REGULAR EXPRESSIONS
Jonathan Meyer Sept 1992
COPYRIGHT University of Sussex 1993. All Rights Reserved.This file describes the Poplog regular expression matcher. The regular expression matcher is used in Ved and other Poplog facilities to perform pattern-based (or `wildcard') searching in strings.
Contents
Select headings to return to index
Regular expressions are a powerful and flexible way of performing pattern matching in strings, popularised by UNIX facilities such as grep, awk, vi, ed, sed, etc.
The Poplog regular expression matcher lets you to search Poplog strings and words using regular expressions. You have the option of searching from left-to-right or from right-to-left, and of case sensitive or insensitive searching.
See REF * VEDSEARCH for details of how to use regular expressions in Ved. TEACH * REGEXP gives an introduction to constructing regular expressions.
The main differences between Poplog regular expressions and those provided by the `C' library described in UNIX * REGEXP are:
Because the backslash character `\' already has a meaning to the Poplog itemiser in strings, the Poplog regular expression compiler uses the `@' (at) character as its escape code instead of the `\' character used by the `C' regular expression matcher. This means that, in Poplog, instead of writing:
\(hello\)
you write:
@(hello@)
The @< and @> operators can be matched using * vedchartype rather than the more simplified approach used in the `C' regular expression matcher. Using * vedchartype means that word boundaries are language sensitive, and obey the rules of the Pop-11 itemiser.
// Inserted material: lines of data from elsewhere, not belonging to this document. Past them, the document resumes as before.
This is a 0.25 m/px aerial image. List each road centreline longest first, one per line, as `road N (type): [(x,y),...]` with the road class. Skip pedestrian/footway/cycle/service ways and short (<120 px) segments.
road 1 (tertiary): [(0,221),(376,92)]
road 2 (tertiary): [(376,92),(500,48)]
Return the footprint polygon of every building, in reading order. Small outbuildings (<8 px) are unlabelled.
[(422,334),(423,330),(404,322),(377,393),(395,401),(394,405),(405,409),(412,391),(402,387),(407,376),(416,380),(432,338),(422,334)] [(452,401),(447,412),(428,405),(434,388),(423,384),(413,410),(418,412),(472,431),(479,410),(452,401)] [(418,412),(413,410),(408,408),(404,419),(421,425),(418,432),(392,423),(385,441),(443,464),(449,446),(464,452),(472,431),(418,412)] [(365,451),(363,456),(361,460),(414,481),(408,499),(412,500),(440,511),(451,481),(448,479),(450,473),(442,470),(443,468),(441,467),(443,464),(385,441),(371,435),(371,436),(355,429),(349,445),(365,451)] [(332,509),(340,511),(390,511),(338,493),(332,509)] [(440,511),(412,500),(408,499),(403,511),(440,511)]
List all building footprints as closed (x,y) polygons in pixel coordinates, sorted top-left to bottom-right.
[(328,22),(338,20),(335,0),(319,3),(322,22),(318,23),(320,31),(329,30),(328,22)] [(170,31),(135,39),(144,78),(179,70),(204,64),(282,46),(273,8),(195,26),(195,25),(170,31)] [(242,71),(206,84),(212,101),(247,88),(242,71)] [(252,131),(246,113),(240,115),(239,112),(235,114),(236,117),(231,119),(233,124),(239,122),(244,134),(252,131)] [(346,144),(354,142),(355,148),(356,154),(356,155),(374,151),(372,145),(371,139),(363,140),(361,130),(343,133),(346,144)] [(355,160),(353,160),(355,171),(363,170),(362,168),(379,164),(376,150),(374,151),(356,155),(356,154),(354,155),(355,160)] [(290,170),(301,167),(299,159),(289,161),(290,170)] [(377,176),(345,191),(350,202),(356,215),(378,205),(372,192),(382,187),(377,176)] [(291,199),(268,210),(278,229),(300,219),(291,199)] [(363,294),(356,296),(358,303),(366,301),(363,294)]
As well as the regular expression patterns described in UNIX * grep, regexp_compile recognises the additional search patterns @a, @z, and @?. These are provided for compatibility with exisiting search facilities in Ved.
Unlike UNIX regular expressions, in Poplog the characters $ ^ . * [ and ] stand for themselves, and are not special wildcard characters UNLESS they are preceded by an escape (eg. @. or @*). Thus, in Poplog, instead of writing
.*[abc]
you write:
@.@*@[abc@]
The regular expression matcher can handle regular expressions which span more than one line of text. See Long Regular Expressions below.
This section describes the rules used for constructing regular expressions.
The following one-character regular expressions match a single character:
c An ordinary character is a one-character regular expression that matches that character.
@. An escaped `.' (period) is a one-character regular expression that matches any character except NEWLINE.
@[string@] A non-empty string of characters enclosed in escaped square brackets is a one-character regular expression that matches any one character in that string.
If, however, the first character of the string is a `^' (a circumflex or caret), the one-character regular expression matches any character except NEWLINE and the remaining characters in the string. The `^' has this special meaning only if it occurs first in the string.
The `-' (minus) may be used to indicate a range of consecutive ASCII characters; for example, [0-9] is equivalent to [0123456789]. The `-' loses this special meaning if it occurs first (after an initial `^', if any) or last in the string.
The asterisk is used for multiple character matching:
@* Any one-character regular expression followed by escaped `*' (an asterisk) is a regular expression that matches zero or more occurrences of the one-character regular expression.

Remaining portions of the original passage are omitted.